(El olmo de Melegís, ese árbol que ha sido testigo de siglos de historia y que hoy, enfermo y herido, sigue sosteniendo la memoria del pueblo. El siguiente relato recoge el presente, la preocupación real que siente el pueblo.)
“Los últimos brotes del Olmo”
El olmo ya no está como antes. Sus ramas, que antes cubrían media plaza, ahora están llenas de huecos, de cortes, de silencios. Algunas hojas amarillean antes de tiempo. Otras no llegan a salir. Hay grietas en su tronco, cicatrices viejas y nuevas, y una tristeza callada que se nota más entre los que lo han visto en sus mejores años.
Dicen que fue la grafiosis, la enfermedad que ha matado a tantos olmos en toda Europa. Otros hablan de la sequía, de los cambios en el agua, de las podas necesarias pero dolorosas.

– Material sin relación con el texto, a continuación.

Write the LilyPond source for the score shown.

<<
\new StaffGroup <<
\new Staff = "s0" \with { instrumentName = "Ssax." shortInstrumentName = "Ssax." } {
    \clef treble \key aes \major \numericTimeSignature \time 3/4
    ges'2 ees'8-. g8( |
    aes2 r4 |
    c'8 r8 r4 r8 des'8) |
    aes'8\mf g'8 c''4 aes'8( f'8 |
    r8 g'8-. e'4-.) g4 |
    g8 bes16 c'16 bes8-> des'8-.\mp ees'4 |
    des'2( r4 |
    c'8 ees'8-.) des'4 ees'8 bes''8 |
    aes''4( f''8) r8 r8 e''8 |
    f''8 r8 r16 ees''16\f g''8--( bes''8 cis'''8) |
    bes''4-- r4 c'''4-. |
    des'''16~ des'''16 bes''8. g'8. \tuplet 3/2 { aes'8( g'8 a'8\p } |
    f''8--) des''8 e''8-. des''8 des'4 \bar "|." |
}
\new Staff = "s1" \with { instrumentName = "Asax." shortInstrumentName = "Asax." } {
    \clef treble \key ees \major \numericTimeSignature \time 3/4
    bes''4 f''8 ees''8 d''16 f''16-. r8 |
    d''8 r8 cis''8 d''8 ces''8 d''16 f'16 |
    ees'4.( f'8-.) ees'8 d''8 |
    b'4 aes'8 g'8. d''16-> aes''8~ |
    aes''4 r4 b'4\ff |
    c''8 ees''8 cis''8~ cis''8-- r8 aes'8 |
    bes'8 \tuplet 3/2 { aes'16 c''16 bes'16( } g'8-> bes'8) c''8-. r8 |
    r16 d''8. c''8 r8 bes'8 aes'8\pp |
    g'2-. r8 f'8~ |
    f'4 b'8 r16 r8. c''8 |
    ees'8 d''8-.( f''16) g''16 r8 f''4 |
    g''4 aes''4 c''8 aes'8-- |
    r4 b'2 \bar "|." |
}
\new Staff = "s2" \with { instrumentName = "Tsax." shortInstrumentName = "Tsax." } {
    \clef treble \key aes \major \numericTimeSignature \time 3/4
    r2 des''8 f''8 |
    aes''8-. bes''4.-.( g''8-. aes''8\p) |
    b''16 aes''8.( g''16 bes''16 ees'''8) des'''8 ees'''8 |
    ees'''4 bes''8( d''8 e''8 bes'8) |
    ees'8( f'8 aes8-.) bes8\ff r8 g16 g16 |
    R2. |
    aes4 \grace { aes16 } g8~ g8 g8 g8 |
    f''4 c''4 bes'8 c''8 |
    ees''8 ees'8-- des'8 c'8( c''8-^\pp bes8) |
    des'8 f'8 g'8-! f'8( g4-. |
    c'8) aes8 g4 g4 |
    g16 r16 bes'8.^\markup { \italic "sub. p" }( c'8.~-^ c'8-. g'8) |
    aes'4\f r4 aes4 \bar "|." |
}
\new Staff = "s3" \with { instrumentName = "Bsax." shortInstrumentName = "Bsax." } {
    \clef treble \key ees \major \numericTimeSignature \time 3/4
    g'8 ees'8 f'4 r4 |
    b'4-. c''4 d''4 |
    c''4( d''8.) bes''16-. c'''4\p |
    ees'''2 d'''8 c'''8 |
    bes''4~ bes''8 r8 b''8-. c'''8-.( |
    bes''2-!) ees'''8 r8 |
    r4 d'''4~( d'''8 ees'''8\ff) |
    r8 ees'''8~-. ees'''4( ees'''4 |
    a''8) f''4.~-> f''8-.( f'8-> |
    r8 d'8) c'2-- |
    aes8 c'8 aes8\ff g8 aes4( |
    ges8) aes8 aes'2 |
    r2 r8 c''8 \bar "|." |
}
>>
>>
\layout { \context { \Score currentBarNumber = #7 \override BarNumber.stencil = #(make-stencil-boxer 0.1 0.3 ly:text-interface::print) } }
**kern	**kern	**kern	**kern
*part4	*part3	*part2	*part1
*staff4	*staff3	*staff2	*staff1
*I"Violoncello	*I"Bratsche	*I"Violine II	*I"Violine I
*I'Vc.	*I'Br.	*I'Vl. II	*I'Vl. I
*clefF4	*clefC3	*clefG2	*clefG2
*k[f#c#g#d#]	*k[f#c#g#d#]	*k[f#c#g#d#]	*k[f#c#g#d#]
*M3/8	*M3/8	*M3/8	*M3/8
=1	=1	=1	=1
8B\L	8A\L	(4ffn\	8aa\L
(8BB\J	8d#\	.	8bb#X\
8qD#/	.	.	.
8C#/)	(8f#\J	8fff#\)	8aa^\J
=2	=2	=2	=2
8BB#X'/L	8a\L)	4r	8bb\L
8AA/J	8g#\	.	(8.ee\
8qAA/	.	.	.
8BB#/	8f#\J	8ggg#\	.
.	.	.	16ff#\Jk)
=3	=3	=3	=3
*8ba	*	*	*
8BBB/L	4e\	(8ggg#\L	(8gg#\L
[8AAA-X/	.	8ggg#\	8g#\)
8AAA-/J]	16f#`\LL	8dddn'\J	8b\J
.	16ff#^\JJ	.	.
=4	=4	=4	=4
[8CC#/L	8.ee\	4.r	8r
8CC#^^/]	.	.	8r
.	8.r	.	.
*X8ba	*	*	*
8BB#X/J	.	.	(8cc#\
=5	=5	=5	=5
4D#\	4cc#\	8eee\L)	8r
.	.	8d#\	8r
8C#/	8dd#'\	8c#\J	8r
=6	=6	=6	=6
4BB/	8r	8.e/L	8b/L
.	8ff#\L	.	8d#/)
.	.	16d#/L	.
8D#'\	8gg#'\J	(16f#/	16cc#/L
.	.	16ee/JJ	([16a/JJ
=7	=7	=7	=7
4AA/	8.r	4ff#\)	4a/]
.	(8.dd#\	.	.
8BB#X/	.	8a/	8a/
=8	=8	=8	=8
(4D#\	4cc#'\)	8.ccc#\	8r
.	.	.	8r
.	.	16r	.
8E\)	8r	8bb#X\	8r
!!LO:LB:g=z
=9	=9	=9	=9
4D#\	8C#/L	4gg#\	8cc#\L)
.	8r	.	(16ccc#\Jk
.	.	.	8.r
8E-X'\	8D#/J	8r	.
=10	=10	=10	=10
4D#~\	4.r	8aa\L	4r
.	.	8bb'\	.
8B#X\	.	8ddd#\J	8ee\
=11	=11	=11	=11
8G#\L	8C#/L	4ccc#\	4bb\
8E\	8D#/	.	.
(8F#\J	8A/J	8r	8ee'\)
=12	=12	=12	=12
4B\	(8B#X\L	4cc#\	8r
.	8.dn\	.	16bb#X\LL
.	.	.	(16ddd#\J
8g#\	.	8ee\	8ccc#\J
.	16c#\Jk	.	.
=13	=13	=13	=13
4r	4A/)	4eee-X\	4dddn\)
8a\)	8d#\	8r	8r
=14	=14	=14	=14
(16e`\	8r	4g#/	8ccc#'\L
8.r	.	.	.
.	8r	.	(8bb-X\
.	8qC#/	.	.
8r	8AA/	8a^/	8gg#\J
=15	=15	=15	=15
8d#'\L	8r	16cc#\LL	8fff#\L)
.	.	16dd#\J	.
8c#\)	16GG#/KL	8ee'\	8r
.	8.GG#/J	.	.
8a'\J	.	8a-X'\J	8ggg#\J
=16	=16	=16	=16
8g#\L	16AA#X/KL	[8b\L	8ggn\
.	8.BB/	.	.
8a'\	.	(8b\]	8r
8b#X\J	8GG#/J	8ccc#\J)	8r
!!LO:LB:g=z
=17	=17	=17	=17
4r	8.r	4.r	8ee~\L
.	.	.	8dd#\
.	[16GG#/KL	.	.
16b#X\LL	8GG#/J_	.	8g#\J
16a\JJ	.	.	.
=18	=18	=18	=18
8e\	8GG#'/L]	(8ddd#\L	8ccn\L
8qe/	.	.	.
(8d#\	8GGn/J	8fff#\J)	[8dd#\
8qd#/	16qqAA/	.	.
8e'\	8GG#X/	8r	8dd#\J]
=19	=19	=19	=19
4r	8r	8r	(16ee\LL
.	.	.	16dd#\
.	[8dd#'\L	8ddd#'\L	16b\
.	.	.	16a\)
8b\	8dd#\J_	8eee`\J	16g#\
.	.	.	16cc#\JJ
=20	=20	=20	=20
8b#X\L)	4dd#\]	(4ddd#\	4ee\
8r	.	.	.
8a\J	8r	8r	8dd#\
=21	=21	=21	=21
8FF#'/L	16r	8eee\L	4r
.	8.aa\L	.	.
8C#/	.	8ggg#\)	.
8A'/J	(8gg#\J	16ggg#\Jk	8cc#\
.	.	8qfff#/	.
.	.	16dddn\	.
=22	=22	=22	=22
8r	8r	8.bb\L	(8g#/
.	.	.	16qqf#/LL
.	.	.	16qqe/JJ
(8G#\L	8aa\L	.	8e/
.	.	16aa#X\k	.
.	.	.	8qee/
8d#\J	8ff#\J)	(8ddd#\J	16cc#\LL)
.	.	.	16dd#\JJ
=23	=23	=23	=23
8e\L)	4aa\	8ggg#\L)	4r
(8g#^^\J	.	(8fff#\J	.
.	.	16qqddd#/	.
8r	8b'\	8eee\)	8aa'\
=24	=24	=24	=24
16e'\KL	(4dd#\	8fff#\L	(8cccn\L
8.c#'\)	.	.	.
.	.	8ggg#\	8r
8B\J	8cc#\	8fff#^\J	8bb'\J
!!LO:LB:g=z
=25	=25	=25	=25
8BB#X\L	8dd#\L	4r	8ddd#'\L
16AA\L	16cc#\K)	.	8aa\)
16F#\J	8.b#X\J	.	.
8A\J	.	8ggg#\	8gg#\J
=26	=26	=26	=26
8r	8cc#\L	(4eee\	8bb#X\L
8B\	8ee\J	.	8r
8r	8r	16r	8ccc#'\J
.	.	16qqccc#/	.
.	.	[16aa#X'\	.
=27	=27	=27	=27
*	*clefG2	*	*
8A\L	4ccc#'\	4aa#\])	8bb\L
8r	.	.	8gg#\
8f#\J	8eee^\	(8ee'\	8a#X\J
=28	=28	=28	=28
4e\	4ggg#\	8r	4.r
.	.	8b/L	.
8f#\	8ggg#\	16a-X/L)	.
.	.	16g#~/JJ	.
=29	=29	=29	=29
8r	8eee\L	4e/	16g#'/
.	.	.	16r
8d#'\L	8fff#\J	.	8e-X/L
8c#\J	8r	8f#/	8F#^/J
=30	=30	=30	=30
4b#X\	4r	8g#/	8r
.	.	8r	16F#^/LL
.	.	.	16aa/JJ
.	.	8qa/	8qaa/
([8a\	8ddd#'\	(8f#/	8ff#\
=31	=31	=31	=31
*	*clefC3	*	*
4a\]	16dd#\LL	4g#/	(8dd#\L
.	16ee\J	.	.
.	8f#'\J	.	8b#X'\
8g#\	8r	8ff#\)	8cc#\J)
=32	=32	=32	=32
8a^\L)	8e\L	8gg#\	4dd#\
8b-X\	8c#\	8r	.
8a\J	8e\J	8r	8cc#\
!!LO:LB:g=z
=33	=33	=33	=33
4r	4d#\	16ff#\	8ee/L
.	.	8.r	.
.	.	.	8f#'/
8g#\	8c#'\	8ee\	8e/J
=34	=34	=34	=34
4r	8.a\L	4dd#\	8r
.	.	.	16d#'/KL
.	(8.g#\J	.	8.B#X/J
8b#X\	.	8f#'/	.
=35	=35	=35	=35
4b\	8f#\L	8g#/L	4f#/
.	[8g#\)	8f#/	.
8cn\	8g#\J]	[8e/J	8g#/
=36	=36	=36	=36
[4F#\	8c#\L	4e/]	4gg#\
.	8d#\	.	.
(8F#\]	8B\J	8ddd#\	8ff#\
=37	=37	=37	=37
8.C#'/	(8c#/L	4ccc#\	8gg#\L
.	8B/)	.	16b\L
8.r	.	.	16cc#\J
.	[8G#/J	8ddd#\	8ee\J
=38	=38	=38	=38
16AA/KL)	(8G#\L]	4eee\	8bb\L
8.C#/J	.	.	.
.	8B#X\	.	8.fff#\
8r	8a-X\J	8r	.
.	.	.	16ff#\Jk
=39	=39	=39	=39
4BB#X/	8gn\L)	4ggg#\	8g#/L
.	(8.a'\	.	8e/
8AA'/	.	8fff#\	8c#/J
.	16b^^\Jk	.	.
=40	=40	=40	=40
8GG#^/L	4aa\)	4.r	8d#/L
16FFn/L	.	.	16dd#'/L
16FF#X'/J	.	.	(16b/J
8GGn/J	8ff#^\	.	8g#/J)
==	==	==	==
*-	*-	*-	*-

El Ayuntamiento lo ha intentado todo: tratamientos, expertos, informes, podas controladas... pero el árbol sigue cediendo. Como un anciano que, tras vivir demasiado, empieza a apagarse despacio, sin querer hacer ruido.
Y sin embargo, nadie en Melegís puede imaginar la plaza sin él.
Los mayores lo miran con los ojos de quien despide a un viejo amigo. Los niños aún juegan bajo su sombra, aunque ya no cubre tanto. Los visitantes le hacen fotos sin saber su historia, pero los del pueblo... los del pueblo lo sienten como un padre, como una raíz viva.
Se han contado muchas cosas del olmo. Que fue plantado cuando se construyó la iglesia, que su sombra protegió a generaciones enteras, que bajo él se casaron, rezaron, cantaron, velaron y soñaron los de siempre. Algunos aún dicen que sus raíces guardan secretos antiguos, nombres olvidados, versos de otras lenguas. Otros creen que es solo un árbol... pero no lo dicen muy alto.
Hace poco, una niña del pueblo —la nieta de una de las mujeres que lavaban en la fuente— le escribió una carta al olmo. La dejó en una cajita a sus pies:
"No te mueras, por favor. No hay otro como tú. Yo quiero que estés cuando sea mayor, para contárselo a mis hijos. Te vamos a cuidar. Te lo prometo."
Nadie le dijo que lo hiciera. Nadie se lo enseñó. Pero lo hizo. Porque el olmo no es solo un árbol. Es el pulso verde de Melegís, el que une los cuentos del abuelo con las fotos del móvil. El que ha visto partir a los jornaleros, a los emigrantes, a los que se fueron y a los que aún vuelven. El que escucha sin hablar y abraza sin moverse.
Y aunque se esté secando, aunque ya no tenga la fuerza de antes, su alma sigue viva. Está en las manos que lo han tocado, en los bancos bajo su sombra, en las canciones de las fiestas, en la voz del viento que lo cruza.
Quizá se derrumbe. Quizá no. Pero el pueblo, en su memoria, nunca lo dejará caer del todo.
Y quién sabe… a lo mejor, en primavera, le brotan unas hojas nuevas. Solo unas pocas. Y con eso basta.